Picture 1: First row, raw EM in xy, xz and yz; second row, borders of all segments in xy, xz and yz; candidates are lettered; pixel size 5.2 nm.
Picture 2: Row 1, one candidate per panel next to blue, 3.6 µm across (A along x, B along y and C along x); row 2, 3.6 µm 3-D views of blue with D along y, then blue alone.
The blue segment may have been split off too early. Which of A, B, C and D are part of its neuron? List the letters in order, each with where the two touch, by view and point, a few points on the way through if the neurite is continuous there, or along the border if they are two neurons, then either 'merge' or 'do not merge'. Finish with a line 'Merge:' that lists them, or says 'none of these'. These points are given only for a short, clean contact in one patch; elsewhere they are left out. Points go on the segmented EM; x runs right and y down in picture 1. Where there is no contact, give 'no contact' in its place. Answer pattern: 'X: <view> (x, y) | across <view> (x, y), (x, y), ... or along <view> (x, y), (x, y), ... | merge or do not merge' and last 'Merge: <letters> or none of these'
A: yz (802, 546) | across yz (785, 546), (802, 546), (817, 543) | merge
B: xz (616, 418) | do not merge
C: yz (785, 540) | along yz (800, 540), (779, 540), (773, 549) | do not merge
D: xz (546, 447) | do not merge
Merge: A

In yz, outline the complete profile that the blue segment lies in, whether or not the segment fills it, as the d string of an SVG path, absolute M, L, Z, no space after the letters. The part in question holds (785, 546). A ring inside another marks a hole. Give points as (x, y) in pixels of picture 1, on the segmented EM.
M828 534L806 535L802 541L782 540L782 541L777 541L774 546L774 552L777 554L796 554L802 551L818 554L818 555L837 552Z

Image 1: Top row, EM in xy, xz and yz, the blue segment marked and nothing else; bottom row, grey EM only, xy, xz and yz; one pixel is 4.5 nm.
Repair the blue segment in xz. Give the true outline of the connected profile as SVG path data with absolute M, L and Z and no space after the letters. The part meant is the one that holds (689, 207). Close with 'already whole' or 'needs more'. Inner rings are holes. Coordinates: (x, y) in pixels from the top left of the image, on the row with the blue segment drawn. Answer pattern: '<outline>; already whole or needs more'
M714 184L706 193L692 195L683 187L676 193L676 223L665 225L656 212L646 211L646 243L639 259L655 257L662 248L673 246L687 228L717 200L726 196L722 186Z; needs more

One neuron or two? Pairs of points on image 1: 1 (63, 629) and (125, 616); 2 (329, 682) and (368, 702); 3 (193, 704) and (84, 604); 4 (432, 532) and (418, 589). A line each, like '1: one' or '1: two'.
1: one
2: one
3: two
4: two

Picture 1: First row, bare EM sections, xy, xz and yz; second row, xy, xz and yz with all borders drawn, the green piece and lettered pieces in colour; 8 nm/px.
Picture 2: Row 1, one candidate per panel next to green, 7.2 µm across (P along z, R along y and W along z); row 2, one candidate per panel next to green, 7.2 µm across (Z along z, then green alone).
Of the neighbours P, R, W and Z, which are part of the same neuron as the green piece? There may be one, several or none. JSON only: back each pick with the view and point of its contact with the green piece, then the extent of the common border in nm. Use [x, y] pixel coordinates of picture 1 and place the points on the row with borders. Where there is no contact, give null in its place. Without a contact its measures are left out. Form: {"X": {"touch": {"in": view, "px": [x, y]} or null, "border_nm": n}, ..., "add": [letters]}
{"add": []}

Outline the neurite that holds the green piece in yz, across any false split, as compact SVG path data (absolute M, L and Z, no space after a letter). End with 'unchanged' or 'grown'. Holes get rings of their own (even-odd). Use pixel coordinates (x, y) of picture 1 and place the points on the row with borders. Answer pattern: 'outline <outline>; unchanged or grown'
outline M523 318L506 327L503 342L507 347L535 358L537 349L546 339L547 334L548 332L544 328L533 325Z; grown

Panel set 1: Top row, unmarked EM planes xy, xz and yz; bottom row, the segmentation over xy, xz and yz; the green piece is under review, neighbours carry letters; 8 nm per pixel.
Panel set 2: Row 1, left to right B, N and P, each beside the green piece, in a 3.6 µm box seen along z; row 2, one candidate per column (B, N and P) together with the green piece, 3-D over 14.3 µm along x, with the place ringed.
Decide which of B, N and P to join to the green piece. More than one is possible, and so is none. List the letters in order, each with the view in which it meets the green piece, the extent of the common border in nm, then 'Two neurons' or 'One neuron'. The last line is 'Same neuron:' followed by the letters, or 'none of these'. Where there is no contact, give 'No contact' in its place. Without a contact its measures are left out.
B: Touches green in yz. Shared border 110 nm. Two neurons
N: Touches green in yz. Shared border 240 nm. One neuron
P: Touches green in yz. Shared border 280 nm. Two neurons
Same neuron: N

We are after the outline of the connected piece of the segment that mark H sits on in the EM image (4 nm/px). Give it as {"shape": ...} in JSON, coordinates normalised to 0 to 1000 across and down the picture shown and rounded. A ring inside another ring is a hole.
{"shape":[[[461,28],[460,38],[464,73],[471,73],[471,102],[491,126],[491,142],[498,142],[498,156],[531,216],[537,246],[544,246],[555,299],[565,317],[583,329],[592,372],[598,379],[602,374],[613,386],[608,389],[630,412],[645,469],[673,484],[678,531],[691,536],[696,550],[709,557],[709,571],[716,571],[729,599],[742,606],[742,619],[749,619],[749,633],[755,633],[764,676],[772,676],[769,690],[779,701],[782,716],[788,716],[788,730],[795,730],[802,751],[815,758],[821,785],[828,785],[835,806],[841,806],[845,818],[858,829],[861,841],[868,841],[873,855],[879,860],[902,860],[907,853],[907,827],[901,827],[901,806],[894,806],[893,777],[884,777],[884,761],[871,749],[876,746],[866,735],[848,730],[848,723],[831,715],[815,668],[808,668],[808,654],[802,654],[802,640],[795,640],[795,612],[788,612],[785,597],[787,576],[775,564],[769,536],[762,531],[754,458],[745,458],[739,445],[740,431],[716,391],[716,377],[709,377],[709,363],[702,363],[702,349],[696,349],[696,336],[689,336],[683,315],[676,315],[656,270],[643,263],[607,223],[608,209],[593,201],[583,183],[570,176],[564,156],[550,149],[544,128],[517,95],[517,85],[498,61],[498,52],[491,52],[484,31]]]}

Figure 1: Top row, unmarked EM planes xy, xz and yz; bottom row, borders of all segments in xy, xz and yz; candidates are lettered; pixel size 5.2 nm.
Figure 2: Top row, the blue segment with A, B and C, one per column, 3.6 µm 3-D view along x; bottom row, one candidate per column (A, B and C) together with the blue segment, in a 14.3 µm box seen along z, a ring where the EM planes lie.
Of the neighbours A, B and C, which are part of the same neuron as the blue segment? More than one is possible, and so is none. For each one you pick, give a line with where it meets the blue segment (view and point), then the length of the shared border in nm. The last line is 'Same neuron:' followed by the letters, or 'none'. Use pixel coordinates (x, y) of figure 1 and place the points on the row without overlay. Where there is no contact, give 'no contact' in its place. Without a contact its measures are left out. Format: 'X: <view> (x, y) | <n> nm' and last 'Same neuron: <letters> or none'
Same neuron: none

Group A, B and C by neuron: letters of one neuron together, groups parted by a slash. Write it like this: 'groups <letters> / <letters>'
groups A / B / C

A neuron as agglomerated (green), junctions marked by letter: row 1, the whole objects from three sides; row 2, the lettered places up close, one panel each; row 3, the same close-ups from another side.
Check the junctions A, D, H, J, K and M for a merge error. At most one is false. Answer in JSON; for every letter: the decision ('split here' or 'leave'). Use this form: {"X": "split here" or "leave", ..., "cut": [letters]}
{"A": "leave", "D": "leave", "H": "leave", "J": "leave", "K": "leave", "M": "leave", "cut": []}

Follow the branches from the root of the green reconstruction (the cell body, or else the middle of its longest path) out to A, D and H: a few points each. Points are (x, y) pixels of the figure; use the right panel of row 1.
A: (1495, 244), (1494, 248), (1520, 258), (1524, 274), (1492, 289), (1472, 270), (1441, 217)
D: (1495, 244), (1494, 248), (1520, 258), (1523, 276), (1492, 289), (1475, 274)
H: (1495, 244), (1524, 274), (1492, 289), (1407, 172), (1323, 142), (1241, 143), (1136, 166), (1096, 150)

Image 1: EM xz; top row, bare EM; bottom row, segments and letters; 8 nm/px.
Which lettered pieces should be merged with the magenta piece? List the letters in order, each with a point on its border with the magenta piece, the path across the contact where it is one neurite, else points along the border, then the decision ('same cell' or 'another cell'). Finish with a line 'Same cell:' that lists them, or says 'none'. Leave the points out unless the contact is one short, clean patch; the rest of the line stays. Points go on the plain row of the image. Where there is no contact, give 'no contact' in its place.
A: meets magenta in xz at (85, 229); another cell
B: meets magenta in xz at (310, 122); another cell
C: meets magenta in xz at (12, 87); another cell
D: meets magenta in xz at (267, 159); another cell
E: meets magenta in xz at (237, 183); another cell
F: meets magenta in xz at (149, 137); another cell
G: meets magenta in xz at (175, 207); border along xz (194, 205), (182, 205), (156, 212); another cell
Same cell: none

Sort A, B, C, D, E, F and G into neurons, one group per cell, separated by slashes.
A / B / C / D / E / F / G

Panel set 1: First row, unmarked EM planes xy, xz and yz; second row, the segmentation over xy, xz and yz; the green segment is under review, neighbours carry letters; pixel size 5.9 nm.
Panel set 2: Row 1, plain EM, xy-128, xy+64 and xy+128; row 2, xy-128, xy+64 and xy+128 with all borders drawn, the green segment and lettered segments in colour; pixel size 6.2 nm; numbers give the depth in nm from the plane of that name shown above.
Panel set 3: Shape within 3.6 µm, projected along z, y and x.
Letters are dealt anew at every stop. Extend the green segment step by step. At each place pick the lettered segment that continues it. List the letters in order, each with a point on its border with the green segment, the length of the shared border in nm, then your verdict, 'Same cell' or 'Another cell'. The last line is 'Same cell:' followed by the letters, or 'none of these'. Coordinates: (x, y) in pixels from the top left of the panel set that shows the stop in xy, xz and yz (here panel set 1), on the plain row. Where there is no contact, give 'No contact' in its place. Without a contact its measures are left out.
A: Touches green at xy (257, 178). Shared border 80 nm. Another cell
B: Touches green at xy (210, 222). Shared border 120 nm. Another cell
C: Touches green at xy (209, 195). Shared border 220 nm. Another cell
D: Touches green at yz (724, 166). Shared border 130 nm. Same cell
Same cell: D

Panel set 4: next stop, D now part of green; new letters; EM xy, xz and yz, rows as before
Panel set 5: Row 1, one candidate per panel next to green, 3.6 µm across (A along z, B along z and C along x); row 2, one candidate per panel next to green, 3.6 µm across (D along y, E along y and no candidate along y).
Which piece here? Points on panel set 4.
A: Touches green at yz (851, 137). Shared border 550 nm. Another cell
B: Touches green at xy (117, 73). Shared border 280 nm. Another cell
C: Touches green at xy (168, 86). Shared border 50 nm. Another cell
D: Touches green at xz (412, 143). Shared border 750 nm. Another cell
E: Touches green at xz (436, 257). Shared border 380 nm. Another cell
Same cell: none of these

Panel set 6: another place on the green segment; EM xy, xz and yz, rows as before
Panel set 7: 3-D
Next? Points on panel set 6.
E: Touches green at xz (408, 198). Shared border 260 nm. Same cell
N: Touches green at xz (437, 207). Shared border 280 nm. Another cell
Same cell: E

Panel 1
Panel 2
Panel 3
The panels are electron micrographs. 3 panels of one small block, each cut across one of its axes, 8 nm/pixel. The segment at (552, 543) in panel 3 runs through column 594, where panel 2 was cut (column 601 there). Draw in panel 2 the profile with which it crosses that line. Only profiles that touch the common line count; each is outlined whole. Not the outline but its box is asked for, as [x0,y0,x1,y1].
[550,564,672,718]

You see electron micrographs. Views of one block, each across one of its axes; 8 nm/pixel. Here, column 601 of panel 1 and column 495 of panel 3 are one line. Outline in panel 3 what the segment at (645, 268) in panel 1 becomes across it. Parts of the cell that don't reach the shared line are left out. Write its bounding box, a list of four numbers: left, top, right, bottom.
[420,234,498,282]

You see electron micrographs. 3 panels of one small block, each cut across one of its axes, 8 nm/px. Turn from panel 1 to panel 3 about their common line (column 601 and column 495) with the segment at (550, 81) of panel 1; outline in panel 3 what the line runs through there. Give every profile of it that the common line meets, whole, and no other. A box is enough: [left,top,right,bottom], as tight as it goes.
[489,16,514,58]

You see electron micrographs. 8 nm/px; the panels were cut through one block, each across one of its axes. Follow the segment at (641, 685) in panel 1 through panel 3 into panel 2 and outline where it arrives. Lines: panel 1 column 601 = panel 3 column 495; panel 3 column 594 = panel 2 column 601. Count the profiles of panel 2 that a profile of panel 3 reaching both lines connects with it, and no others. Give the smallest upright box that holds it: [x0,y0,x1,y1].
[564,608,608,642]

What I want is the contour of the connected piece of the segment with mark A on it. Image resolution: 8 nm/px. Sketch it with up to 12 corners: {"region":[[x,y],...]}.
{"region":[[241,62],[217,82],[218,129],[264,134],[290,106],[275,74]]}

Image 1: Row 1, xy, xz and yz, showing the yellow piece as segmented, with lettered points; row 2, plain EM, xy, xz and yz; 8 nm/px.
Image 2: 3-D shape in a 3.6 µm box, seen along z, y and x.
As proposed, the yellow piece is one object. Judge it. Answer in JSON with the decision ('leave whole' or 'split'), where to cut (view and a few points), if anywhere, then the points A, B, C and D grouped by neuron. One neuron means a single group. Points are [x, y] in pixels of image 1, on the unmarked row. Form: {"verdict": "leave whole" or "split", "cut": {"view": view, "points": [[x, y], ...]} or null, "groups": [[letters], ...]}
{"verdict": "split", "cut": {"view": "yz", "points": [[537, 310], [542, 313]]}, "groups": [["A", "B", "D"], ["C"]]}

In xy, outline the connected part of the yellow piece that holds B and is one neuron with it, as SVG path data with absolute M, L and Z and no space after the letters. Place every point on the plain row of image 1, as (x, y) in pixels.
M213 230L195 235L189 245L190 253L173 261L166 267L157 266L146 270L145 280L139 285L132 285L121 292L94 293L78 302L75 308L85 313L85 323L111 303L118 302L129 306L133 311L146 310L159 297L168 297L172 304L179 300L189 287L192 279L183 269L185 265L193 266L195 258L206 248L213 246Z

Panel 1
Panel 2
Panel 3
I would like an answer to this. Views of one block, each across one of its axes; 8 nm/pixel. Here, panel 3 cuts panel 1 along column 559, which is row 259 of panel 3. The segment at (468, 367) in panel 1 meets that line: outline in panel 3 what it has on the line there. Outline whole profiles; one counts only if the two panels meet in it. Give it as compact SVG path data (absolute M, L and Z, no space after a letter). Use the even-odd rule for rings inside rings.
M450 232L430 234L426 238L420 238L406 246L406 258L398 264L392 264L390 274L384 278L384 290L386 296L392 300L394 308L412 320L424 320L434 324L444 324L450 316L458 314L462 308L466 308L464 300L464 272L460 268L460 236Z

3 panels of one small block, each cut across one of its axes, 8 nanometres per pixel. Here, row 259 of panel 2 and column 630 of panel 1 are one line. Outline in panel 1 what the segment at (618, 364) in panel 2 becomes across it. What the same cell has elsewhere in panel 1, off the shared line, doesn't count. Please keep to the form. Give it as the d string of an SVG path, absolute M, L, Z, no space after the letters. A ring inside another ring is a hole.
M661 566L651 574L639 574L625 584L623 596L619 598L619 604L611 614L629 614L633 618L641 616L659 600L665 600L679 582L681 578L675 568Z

──────

EXERCISE DETAILS: Please give back, exactly as it stands above, the stretch from the line with "Panel set 1: First" through the line with "Panel set 3: Shape", and no line outside it.

RESPONSE TO THIS TASK:
Panel set 1: First row, unmarked EM planes xy, xz and yz; second row, the segmentation over xy, xz and yz; the green segment is under review, neighbours carry letters; pixel size 5.9 nm.
Panel set 2: Row 1, plain EM, xy-128, xy+64 and xy+128; row 2, xy-128, xy+64 and xy+128 with all borders drawn, the green segment and lettered segments in colour; pixel size 6.2 nm; numbers give the depth in nm from the plane of that name shown above.
Panel set 3: Shape within 3.6 µm, projected along z, y and x.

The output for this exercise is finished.